Life Swings            

yay-9306048-digitalAs I left off the last blog post, I was trying to illustrate how the park at the end of my street was one of the happiest places on earth that wound up being one of the saddest through attachment. My dad was a roofing contractor, and in a series of unfortunate events, he wound up falling from a very high roof. His company had all safety measures in place, and there is no ill will there, it’s something that can happen some times when these professionals are dealing with heights of that nature. He was the first fatality in their company history, so I can’t say anything bad about it. When I was a young teenager though, I was furious. I wanted to blame everyone and everything around me. And then one day, as I went up to the park, to sit on the swings as I often did when I needed to think. I saw a sign posted at the gates. The park was closed, and set to be demolished due to disrepair.

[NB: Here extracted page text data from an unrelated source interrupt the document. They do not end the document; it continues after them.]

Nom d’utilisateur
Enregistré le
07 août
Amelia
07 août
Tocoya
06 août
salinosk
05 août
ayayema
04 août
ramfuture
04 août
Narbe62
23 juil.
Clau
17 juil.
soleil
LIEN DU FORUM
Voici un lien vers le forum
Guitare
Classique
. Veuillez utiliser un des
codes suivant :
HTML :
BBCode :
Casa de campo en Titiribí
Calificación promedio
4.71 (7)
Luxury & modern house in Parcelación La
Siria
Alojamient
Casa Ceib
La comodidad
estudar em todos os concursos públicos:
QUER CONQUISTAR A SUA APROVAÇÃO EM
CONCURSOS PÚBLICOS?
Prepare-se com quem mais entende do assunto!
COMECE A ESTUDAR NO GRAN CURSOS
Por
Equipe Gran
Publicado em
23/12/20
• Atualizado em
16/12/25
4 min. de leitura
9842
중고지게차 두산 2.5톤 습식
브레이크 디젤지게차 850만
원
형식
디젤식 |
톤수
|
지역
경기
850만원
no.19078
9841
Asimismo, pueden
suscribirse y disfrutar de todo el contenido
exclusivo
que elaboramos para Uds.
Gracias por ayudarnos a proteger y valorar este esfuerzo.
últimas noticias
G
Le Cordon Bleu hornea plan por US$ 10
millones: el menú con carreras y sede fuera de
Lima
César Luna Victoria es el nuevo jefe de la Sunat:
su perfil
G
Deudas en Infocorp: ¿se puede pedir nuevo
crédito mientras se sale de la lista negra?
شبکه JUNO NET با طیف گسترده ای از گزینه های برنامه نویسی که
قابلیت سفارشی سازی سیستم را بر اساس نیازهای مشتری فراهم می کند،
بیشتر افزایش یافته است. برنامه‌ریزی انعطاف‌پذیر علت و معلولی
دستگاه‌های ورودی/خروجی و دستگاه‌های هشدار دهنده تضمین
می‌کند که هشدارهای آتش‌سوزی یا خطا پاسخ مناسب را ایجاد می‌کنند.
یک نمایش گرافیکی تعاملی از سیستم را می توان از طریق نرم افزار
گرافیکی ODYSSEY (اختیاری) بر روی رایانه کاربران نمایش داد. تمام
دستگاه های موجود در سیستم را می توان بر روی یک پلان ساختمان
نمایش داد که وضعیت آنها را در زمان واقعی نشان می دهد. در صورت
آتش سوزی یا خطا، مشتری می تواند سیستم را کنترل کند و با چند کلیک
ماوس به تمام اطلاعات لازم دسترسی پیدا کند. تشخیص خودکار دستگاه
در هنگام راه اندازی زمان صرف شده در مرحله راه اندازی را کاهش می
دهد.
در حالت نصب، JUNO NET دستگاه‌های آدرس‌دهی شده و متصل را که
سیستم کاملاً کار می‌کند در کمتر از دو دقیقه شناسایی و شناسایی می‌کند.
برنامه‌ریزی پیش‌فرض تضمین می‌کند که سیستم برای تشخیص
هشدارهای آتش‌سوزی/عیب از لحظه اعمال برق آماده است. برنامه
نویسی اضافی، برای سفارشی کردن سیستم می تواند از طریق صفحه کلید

This was somehow even more crushing than the news of my dad. I understood life and death, and I knew that eventually, we were all headed in the same direction. But the park, the park was steel, and concrete and sand. That stuff was essentially eternal, how could the park be closing. I came home crying to my mom that day. When I explained the news, she put in a call to our local councilman to find out what was going on. The essential gist of it, was that the park needed a lot of upkeep, and the money just wasn’t in the budget.

I wasn’t going to settle for that answer though. I knew that if I wanted to save the place that held so many memories for me, that I would have to do something myself. In a series of conversations between my mom and the councilman, it was decided that if I could raise five thousand dollars, the council would match it and have the park maintained. Now a fifteen year old me needed to figure out exactly how I was going to make that happen. I talked to the school, to the local church, to every group I could find, and we ran massive money raising campaigns. Over the course of a summer, I had managed to raise just over three thousand, but still very shy of my goal. It crushed me, and I thought that just like my dad, I would have to say goodbye to another thing that meant the world to me.

Then one day, I woke up, and looked to the mason jar that I kept the money raised in. It has a piece of paper that said “park fund” on it. I decided to count it one more time to see how far off I was. As I counted to five thousand, I could barely breathe, how did this happen over the course of one night?